The black hole is located in a galaxy called NGC 5084. Researchers have been aware of the galaxy for years, NASA said in a news release.
New analysis techniques developed at NASA’s Ames Research Center in California helped researchers see four long plumes of plasma emanating from the galaxy. Most galaxies don’t have plumes, and when they do, only one or two are present. The plumes suggested the galaxy might house a supermassive black hole, NASA said. Spotting both pairs, which formed an “X” shape, led researchers to focus more on the area.
Using archived data from NASA’s Hubble Space Telescope and the Atacama Large Millimeter/submillimeter Array Telescope based in Chile, researchers found that the galaxy also had a “small, dusty inner disk” rotating at the center of the galaxy, again suggesting a black hole there. Even more surprisingly, both the disk and black hole were rotating at a 90-degree angle relative to the rest of the galaxy, meaning both features are essentially “lying on their sides,” NASA said.
“It was like seeing a crime scene with multiple types of light,” said research scientist Alejandro Serrano Borlaff, who will also publish a paper about the discovery, in the news release. “Putting all the pictures together revealed that NGC 5084 has changed a lot in its recent past.”
It’s not clear what caused the change in the galaxy. It may have collided with another galaxy and formed a chimney of superheated gas, creating the X-shaped plasma plumes.

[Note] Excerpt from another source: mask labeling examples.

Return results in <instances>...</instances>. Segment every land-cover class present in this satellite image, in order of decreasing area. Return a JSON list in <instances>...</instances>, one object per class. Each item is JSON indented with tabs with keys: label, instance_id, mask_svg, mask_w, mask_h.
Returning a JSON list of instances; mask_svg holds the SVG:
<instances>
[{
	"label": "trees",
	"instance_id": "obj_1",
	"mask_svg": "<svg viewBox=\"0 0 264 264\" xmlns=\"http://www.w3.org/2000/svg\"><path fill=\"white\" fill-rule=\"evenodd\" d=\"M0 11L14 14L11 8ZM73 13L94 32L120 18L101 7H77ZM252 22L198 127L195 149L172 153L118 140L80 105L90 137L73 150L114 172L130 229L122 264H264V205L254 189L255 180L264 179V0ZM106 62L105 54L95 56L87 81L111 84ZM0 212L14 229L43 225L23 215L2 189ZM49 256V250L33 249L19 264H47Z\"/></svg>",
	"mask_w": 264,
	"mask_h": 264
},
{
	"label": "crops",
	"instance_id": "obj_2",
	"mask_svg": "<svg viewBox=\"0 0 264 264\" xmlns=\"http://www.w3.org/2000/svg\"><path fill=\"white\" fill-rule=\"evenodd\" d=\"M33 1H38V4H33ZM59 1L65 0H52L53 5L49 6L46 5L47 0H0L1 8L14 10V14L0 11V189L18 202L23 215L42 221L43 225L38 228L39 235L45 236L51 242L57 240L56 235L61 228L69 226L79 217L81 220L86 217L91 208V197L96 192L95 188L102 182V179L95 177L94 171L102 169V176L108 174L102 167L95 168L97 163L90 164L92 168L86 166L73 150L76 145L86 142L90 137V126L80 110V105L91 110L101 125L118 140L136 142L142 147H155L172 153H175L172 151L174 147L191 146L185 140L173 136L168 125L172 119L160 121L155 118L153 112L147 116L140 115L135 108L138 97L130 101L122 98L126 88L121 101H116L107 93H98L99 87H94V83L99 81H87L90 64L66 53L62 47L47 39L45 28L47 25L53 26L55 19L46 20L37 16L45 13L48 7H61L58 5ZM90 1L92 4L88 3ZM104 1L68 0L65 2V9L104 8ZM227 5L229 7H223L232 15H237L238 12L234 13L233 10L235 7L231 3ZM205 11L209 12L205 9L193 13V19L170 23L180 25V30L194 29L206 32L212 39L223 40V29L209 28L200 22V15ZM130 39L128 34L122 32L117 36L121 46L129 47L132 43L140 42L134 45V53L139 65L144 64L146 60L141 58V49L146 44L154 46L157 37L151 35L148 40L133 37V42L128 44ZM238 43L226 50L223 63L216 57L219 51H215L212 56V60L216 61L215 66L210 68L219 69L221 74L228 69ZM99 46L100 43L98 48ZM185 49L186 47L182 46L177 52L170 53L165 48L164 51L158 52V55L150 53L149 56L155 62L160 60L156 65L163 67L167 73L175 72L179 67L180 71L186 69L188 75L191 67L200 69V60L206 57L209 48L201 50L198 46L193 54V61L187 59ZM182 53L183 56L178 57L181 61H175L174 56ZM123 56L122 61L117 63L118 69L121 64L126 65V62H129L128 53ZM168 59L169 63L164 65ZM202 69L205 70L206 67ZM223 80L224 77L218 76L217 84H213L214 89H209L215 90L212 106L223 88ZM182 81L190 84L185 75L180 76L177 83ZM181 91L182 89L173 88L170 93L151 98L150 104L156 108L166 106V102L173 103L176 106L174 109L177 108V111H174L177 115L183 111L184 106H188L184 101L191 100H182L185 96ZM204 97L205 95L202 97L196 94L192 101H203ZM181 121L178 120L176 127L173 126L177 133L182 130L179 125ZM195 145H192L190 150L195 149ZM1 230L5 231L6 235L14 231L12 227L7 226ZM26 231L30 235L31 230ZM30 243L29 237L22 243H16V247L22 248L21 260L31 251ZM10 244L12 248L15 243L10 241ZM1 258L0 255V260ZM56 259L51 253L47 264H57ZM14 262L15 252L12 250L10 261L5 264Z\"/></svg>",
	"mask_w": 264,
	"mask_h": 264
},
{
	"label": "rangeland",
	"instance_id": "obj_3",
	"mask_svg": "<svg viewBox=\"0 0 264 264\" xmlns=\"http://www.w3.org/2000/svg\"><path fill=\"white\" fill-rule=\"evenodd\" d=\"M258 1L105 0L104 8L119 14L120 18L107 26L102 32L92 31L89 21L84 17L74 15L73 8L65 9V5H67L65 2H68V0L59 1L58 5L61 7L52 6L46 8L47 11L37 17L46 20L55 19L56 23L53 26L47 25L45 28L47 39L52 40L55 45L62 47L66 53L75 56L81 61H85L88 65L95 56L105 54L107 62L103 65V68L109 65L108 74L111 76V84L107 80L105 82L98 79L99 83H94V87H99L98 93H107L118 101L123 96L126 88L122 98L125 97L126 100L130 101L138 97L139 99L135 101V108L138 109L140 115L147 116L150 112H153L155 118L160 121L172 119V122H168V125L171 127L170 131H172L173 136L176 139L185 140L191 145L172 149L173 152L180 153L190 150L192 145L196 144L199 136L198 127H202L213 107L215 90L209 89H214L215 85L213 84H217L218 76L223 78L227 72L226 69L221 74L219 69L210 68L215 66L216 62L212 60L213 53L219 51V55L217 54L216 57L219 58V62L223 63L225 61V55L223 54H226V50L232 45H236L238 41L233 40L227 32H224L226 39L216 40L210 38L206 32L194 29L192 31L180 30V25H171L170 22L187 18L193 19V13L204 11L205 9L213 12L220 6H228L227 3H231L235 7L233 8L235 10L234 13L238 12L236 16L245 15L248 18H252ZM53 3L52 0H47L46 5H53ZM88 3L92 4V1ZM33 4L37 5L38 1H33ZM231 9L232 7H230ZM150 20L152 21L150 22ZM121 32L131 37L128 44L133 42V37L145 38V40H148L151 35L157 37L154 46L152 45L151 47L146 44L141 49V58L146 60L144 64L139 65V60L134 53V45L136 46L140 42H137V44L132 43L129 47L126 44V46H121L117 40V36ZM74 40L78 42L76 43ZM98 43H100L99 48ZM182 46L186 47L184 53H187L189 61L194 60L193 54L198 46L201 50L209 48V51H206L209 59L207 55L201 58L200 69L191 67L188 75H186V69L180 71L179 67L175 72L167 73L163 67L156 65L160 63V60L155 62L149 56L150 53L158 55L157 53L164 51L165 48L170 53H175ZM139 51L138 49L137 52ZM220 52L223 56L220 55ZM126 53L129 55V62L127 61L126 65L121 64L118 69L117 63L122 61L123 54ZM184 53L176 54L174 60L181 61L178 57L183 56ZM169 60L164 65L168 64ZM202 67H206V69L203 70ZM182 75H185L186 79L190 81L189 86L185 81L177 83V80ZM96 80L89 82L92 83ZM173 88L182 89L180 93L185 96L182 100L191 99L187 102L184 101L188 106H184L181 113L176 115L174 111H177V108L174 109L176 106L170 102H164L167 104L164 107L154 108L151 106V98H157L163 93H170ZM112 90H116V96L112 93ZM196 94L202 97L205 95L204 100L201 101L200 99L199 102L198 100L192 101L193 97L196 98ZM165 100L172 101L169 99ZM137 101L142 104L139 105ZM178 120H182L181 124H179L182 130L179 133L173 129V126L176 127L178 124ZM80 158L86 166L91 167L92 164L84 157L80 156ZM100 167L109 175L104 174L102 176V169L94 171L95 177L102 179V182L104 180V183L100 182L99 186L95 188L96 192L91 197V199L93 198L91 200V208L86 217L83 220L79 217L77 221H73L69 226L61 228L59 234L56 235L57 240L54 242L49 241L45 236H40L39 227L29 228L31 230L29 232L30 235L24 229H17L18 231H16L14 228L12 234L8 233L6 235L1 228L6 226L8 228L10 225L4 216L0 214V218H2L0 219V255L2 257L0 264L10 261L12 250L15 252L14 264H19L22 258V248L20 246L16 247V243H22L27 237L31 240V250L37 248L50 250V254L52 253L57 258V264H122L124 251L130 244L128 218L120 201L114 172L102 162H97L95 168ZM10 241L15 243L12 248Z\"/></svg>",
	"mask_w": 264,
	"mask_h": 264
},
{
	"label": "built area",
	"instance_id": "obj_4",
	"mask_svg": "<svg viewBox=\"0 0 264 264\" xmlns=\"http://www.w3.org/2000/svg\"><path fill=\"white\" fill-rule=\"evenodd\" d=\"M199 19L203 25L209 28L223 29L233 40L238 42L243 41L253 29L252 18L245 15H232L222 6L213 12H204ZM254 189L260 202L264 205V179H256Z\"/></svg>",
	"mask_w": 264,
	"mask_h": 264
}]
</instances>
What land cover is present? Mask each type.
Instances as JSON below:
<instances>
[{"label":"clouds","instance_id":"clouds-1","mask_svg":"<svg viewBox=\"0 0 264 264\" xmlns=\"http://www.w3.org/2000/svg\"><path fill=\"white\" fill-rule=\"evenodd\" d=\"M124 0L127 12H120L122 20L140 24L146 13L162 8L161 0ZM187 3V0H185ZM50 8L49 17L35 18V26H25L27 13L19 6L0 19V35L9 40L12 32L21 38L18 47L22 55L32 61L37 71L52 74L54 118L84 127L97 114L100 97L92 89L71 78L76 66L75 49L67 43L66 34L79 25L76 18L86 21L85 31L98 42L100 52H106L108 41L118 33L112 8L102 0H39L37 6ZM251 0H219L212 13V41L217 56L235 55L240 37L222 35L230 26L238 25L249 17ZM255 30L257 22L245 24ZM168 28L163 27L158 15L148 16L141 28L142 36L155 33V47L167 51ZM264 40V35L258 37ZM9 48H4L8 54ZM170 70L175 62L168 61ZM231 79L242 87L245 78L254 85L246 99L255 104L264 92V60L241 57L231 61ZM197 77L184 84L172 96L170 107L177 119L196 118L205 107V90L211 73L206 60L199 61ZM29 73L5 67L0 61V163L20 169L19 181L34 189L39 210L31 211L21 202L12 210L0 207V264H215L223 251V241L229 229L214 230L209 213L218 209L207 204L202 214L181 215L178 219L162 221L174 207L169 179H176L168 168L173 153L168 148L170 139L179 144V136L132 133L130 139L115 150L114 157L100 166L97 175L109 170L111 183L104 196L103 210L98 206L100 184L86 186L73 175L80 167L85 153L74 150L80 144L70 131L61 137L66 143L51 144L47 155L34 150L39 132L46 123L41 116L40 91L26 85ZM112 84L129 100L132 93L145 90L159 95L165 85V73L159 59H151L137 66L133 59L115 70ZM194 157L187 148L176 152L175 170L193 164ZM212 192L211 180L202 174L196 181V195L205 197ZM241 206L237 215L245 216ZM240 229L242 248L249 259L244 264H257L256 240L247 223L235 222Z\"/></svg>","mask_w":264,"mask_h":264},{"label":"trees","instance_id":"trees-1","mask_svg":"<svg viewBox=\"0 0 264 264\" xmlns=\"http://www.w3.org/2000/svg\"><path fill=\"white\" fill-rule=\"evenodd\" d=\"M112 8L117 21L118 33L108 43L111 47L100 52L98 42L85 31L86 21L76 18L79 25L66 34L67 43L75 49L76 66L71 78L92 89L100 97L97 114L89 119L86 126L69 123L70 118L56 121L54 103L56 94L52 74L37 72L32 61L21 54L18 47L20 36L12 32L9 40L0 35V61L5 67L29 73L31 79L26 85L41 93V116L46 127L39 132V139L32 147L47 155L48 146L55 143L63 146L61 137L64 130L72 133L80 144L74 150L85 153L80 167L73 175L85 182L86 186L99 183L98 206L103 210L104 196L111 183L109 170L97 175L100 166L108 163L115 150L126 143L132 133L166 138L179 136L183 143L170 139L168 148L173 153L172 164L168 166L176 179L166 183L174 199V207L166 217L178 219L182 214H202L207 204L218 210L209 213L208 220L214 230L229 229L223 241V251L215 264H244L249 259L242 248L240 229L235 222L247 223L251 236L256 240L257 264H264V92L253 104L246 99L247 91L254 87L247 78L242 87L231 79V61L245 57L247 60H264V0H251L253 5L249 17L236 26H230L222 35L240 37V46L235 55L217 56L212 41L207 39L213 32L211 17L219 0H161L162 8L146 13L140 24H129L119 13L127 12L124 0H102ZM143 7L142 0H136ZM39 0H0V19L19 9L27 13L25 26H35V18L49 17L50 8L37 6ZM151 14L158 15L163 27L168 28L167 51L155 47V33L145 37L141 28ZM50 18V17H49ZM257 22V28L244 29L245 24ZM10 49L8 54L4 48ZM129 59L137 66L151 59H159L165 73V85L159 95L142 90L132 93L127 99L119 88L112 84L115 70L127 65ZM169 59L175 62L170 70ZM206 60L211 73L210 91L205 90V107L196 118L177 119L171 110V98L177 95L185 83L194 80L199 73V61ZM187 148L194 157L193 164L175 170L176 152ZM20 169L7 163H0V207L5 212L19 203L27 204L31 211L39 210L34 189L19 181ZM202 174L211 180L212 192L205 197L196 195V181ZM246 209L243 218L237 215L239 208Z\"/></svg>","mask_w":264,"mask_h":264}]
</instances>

Further research will have to be conducted to learn more about the circumstances.
“Detecting two pairs of X-ray plumes in one galaxy is exceptional,” said Pamela Marcum, an astrophysicist at Ames and co-author on the discovery, in the news release. “The combination of their unusual, cross-shaped structure and the ‘tipped-over,’ dusty disk gives us unique insights into this galaxy’s history.”